Cokas nodded grimly. “And from the perspective of those who championed these ventures,” he continued, his voice dripping with a carefully controlled, academic irony, “from the viewpoint of those driven by pure profit and the seductive allure of the unknown, these operations were seen as incredibly… courageous. They were the ‘great ventures’ of their time, a chance for individuals and their private clans to carve out empires from the void, free from the ‘stifling’ regulations of the core worlds.”
He let the word courageous hang in the air, allowing its modern, 31st-century connotations of greed, ignorance, and a reckless disregard for consequences to resonate with the audience. He didn’t have to explain the insult; the very word, in this context, was a condemnation.
“These ventures,” he went on, “were the direct descendants of the Wolf-Pack’s own historical poison, the Hong-Qi-Tan. It was the same philosophy, reborn on a galactic scale: personal prosperity above all else. And the story we are about to share is perhaps the most famous, and most tragic, example of that mindset in action.”
The 3D-media-stream, which had been subtly showcasing the beautiful, thriving plaza, now shifted. The image behind Cokas and LYRA began to darken, the vibrant colors of the city dissolving into a stark, chilling star-chart of a distant, ominous-looking region of space labeled ‘Fortuna’s Veil.’
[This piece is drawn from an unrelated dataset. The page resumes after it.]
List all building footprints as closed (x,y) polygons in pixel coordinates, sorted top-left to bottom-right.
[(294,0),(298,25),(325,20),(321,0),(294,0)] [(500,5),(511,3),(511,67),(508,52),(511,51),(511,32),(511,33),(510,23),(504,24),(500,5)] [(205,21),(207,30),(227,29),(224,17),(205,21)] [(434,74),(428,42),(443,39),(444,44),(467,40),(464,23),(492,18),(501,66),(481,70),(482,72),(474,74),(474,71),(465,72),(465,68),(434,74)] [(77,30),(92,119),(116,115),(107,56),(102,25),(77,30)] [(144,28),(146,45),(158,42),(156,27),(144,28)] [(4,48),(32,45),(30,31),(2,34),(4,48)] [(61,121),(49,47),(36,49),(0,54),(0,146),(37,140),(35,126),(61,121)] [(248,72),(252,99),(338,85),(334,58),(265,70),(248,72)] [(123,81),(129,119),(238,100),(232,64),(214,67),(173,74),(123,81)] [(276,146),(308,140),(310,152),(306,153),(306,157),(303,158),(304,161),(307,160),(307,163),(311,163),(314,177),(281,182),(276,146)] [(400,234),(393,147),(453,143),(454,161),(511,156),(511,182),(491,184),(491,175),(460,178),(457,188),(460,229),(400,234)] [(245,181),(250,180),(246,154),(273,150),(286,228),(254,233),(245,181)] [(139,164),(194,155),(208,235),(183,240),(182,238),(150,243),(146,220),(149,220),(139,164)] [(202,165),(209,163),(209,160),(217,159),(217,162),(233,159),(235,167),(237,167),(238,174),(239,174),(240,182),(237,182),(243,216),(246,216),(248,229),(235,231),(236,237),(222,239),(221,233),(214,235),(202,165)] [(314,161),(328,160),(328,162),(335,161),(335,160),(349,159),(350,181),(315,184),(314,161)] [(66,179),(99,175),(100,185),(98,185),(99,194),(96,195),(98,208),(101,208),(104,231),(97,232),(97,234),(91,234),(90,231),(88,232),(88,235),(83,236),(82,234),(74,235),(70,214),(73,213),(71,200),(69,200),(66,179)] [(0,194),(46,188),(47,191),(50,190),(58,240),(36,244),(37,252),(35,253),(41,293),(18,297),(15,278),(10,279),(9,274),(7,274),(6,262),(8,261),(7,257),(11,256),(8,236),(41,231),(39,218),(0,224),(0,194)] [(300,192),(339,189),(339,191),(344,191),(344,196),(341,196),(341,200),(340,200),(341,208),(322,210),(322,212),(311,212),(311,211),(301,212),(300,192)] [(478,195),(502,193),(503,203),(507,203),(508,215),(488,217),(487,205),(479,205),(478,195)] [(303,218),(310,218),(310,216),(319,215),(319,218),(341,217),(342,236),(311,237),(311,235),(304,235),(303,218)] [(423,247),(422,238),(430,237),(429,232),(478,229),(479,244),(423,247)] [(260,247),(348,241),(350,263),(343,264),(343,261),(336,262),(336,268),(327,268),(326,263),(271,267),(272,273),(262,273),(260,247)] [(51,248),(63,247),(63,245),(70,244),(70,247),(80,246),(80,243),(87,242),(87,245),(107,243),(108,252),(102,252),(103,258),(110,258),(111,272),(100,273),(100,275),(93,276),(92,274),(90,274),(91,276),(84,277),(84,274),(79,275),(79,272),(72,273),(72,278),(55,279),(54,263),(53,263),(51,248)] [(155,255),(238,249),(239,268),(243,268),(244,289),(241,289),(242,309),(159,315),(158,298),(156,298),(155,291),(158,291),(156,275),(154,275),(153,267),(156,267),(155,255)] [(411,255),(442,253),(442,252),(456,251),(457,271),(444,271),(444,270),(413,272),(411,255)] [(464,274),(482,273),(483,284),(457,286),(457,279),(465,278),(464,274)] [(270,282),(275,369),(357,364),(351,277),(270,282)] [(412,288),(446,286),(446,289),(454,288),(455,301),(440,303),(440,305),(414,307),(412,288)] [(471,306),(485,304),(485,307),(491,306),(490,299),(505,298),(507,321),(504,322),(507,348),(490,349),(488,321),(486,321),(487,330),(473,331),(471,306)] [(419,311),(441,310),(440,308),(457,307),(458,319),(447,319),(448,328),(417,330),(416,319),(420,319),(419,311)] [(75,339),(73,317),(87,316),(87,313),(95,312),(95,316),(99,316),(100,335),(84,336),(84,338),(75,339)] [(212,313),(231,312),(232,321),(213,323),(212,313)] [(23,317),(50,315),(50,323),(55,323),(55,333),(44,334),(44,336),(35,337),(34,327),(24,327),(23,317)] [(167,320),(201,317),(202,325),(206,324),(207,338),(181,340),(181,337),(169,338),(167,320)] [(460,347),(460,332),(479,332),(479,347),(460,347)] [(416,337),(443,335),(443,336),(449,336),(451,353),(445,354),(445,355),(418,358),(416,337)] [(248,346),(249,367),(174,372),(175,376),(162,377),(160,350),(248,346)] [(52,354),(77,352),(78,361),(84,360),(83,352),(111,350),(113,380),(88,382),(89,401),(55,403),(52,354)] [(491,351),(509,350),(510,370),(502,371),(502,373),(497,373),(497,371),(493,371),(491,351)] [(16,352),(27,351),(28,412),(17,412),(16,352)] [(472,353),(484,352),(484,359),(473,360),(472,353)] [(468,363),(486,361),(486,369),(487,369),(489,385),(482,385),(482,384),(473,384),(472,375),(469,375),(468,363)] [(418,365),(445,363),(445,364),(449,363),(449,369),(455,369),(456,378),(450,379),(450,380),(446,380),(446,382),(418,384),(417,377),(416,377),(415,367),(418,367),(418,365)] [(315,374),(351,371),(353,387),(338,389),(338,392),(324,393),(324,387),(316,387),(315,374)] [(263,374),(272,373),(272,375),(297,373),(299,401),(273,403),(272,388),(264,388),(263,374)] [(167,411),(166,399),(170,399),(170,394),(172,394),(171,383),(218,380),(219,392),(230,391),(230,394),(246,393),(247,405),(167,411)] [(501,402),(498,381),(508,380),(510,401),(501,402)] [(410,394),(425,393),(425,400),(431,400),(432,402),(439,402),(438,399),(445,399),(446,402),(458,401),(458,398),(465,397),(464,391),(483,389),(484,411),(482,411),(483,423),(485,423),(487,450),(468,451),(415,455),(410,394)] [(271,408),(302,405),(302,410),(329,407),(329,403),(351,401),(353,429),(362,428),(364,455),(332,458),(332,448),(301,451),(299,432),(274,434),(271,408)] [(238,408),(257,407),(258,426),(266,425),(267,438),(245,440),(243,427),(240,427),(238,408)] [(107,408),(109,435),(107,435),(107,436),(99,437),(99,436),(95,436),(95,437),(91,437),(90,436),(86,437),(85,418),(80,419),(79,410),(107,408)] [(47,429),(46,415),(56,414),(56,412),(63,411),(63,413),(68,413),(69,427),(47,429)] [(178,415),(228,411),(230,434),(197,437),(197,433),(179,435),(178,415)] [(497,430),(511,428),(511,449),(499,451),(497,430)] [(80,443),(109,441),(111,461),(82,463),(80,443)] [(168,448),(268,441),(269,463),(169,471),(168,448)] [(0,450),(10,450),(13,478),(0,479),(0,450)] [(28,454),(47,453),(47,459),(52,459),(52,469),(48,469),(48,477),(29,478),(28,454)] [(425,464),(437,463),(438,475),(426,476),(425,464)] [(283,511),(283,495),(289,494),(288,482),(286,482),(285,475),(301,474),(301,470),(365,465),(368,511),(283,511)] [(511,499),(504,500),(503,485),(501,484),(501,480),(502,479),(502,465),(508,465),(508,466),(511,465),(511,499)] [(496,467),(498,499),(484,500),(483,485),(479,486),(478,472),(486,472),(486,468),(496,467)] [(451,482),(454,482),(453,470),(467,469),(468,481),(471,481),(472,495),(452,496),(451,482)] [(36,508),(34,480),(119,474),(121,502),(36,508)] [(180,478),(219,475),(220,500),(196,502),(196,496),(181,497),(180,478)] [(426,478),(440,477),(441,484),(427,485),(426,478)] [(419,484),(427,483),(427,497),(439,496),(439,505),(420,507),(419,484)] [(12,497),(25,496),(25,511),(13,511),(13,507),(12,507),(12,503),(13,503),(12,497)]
“The Auckland disaster,” Cokas said, the name itself a legend, a cautionary tale told to every new navigator at the academy. “It is a story of a planet that was not a home, but a trap. Of a company that saw its own people not as a community, but as disposable assets. And of a collision between a reckless, arrogant ambition and a corner of the universe that was far more complex, and far more dangerous, than any of their profit-driven models could have ever predicted.”
LYRA.ai provided the final, somber introduction, her voice precise and devoid of emotion, letting the facts of the coming tragedy speak for themselves. “The events in the Auckland system, beginning in the year 2740, would serve as a brutal and necessary lesson. A lesson about the dangers of incomplete data, the arrogance of assuming an empty frontier, and the profound, catastrophic cost of greed.”
The view of the plaza vanished completely, replaced by the cold, silent, and treacherous beauty of deep space. The camera began a slow, ominous push towards the dark nebula of Fortuna’s Veil, the first notes of a tense, atmospheric score beginning to swell. The journey into the heart of the Reckless Age had begun.